What the task asks
Below are entries. Copy exactly the lines running from the line that holds "Right hand at" to the line that holds "middle tip: (392, 120)", with both ends included.

Recorded data
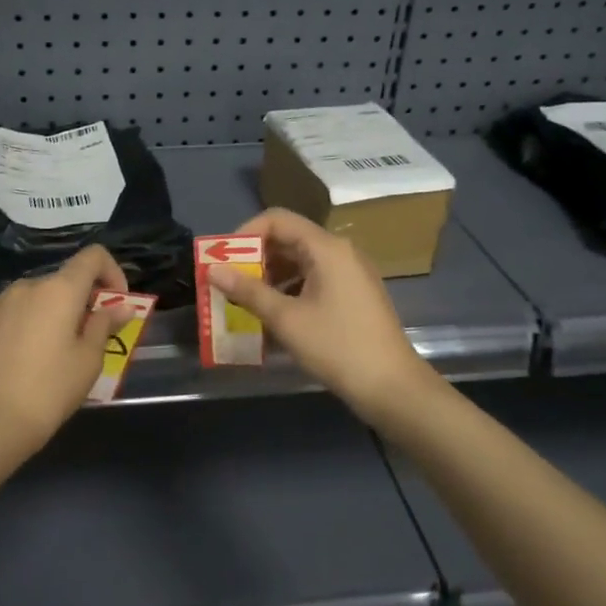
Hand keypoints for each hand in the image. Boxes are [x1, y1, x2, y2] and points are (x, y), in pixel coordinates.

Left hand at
==
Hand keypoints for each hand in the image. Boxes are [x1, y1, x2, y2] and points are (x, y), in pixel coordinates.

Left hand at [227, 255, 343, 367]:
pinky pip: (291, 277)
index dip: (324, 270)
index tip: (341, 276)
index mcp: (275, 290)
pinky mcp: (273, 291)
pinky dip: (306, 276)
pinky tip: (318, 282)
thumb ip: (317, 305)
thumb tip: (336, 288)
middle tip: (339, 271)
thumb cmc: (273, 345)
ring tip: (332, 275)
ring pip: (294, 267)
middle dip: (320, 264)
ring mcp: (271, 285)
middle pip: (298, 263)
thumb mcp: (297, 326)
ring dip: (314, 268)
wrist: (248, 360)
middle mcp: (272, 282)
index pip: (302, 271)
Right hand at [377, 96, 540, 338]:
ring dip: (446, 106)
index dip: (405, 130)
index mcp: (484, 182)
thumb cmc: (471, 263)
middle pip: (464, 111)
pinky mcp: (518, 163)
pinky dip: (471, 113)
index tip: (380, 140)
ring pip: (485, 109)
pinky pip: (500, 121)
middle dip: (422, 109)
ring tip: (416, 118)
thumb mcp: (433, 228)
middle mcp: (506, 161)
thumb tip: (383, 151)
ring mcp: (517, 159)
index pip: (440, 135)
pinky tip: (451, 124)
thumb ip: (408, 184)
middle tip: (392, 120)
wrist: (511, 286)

Response area
Right hand at [377, 96, 540, 338]:
ring dip: (446, 106)
index dip: (405, 130)
index mcp: (484, 182)
thumb cmc: (471, 263)
middle pip: (464, 111)
pinky mcp: (518, 163)
pinky dip: (471, 113)
index tip: (380, 140)
ring pip: (485, 109)
pinky pip: (500, 121)
middle dip: (422, 109)
ring tip: (416, 118)
thumb mcp: (433, 228)
middle mcp: (506, 161)
thumb tip: (383, 151)
ring mcp: (517, 159)
index pip: (440, 135)
pinky tip: (451, 124)
thumb ip: (408, 184)
middle tip: (392, 120)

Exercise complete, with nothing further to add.